We need not settle for the the world as it is. The booths may be fragile, but they aren't - at their heart - natural. They are the beginnings of a new structure. That's why Sukkot is the culmination an conclusion of the High holidays. On Sukkot we return from the realm of the angels - we DO need to eat and drink and wash, we can't live every day as we do on Yom Kippur; but the realm of the Sukkah, the human world, is also God's creation. Its imperfections are a place for us to build. There's a story of a king who had a beautiful ruby. The king used to take it out and admire the ruby all the time - one day he noticed that the ruby was actually not perfect - it had an enormous flaw - a long thick fracture down its middle. He called jewelers from all over the world - all the best people, all the most skilled, and aked them to repair the flaw. They all told him what he asked was impossible, that flaws in gems are simply permanent, and there's nothing we can do about them. But finally, one day, a jeweler came to the palace and told the king: "I can fix the jewel." The king gave it to him, and the man spent several days locked up with the Ruby. When he came back, h handed the ruby to the king and bowed. The king took the ruby from his hand, and saw that the jeweler had carved a rose into the ruby, and from the long fracture in the stone, he had carved the stem, making the ruby even more beautiful than before.

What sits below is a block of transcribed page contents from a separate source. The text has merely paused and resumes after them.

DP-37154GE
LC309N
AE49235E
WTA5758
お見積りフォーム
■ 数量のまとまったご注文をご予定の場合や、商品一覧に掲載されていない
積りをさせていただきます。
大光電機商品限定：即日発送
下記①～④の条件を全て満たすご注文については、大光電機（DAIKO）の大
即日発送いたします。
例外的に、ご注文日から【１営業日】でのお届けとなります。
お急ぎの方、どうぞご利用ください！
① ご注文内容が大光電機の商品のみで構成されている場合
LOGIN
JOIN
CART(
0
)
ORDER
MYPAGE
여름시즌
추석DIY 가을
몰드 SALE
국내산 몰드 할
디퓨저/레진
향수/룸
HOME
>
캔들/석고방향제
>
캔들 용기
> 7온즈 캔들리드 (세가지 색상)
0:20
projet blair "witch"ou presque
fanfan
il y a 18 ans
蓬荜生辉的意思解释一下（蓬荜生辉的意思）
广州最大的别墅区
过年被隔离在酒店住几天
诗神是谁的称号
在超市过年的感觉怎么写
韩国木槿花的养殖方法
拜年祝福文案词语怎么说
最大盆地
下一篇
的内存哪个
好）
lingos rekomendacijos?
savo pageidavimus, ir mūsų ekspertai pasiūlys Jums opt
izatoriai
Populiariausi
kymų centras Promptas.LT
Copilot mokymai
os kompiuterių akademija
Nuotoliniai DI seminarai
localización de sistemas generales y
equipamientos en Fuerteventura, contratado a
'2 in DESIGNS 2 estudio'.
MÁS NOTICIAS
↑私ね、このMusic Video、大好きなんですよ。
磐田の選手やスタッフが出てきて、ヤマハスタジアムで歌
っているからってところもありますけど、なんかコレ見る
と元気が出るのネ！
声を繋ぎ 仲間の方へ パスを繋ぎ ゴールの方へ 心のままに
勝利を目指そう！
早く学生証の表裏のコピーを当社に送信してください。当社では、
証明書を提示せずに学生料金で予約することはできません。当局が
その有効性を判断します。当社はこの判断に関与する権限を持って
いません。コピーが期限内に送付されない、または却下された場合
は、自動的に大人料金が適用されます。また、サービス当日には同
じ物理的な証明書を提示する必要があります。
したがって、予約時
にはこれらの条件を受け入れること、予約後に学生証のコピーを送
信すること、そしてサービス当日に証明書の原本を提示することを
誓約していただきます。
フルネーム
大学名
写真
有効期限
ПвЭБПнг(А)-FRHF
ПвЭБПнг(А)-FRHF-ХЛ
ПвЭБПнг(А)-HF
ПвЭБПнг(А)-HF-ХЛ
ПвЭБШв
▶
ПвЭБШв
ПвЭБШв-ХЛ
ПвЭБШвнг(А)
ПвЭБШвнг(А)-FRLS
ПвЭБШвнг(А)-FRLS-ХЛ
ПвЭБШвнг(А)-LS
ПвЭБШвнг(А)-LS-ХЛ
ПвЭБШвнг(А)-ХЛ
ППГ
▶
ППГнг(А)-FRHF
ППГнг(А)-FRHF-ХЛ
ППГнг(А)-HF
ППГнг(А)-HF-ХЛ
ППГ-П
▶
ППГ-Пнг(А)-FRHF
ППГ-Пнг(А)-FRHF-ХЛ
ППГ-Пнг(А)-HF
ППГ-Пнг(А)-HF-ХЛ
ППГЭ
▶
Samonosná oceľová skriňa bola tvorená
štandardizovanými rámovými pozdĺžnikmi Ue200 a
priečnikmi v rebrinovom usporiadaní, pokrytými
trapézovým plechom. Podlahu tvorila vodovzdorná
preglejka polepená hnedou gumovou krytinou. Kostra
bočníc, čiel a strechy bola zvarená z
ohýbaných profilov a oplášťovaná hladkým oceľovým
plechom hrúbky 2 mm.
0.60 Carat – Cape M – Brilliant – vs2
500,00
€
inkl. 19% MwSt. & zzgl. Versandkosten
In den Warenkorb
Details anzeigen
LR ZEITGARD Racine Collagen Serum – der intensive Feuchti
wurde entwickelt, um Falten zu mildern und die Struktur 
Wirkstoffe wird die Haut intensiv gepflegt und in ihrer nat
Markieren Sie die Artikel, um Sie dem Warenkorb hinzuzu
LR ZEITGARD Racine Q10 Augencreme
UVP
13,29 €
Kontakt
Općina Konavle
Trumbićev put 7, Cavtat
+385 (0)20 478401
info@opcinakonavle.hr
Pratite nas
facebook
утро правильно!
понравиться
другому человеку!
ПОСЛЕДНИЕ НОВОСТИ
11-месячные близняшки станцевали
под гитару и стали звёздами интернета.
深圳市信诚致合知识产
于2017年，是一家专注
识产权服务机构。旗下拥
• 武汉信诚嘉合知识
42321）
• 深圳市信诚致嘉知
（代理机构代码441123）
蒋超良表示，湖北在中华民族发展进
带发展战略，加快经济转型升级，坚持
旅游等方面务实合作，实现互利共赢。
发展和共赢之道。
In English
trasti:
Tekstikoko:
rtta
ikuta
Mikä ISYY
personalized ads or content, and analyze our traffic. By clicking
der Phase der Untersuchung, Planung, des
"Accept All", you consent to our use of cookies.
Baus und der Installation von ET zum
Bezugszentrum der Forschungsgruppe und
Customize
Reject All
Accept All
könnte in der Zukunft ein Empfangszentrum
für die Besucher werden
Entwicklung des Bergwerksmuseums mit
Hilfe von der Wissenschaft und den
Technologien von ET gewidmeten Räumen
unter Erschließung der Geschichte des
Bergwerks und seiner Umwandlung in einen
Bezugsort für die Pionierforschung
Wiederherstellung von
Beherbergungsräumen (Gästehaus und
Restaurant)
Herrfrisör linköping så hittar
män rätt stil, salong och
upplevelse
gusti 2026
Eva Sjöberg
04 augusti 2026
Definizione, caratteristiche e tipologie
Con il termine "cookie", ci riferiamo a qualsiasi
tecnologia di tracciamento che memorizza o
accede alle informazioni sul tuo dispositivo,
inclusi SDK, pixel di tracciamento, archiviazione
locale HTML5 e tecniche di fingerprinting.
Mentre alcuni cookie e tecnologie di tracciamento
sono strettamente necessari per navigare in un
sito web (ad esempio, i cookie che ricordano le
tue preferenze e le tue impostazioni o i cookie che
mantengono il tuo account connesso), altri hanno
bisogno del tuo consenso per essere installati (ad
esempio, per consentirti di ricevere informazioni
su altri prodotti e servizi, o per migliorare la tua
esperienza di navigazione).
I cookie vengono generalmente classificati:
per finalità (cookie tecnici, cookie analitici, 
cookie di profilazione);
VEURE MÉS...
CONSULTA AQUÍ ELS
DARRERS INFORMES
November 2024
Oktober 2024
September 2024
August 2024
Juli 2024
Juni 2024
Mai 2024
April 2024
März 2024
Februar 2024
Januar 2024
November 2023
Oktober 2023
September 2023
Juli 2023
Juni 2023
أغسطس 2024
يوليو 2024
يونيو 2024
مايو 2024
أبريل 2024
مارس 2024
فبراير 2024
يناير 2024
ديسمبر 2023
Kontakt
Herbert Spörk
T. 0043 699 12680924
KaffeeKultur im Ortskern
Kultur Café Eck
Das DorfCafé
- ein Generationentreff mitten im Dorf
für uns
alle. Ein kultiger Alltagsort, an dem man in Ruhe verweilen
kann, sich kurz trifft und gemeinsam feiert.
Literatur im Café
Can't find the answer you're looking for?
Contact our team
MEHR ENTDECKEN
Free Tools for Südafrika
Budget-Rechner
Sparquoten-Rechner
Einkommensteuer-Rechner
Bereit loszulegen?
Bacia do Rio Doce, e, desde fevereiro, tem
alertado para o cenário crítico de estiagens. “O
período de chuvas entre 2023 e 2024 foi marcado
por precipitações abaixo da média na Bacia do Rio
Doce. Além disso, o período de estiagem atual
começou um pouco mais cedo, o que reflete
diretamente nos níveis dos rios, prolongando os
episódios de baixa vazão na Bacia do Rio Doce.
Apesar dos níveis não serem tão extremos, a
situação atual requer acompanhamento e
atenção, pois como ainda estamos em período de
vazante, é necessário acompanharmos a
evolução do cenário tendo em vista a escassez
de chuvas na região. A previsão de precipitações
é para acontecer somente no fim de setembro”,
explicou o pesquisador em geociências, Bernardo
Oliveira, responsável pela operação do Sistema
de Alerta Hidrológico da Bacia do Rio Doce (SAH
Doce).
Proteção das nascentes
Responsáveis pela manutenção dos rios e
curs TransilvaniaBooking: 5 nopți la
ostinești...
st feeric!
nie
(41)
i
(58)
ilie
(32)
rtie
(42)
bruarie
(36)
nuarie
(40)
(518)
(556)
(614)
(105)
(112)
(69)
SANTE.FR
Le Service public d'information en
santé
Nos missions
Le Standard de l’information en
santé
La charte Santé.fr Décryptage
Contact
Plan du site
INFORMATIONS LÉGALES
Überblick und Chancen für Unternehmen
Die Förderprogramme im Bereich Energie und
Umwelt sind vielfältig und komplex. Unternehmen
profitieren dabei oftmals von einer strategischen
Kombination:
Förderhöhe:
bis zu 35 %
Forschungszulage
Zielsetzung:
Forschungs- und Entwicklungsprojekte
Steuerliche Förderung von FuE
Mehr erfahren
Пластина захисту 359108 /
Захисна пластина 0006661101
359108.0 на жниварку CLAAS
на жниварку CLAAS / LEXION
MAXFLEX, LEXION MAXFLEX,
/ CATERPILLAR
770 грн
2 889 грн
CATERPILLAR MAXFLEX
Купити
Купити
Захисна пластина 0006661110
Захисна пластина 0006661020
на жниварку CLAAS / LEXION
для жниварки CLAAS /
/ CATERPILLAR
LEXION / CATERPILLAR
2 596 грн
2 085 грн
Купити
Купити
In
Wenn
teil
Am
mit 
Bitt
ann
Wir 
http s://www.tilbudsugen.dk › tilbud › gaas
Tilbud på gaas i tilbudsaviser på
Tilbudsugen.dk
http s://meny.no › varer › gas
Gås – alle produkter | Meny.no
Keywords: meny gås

A house that's not a house; a window that looks out both on this, our human world, and also the higher worlds: that is what a sukkah is. The Torah says " I caused the people of Israel to live in Sukkot, when I brought them out of the land of Egypt," The Sfat Emet added to his explanation a verse from Shmot, 'They traveled form Raamses to Sukkot (Ex. 12:37)'. The rabbis explain this verse by alluding to a verse elsewhere in Shmot, 'I have raised you up on eagles wings and brought you unto Me (Ex. 19:4)' -God gave them the power to be high above nature, complete with wings with which to fly to their father in Heaven."
Why build a building with no real ceiling? We are only permitted to put natural coverings on our roof, but we have to be able to see the sky through it. Why? We may think that the natural world limits us, but we can see the sky though it; it's open - when we recognise that God brings us out of Egypt into Sukkot, then we understand that God can raise us up, right through that natural covering, which in the end is rather flimsy. When we recognise our capacity for change, God will raise us up on Eagles wings, and we will build a new home, in which the world is a place of justice and beauty. Let us go and dwell inthe Sukkot, let us leave our ceilings open, and see the possibilities for change. May God's face shine through the roof upon us in blessing.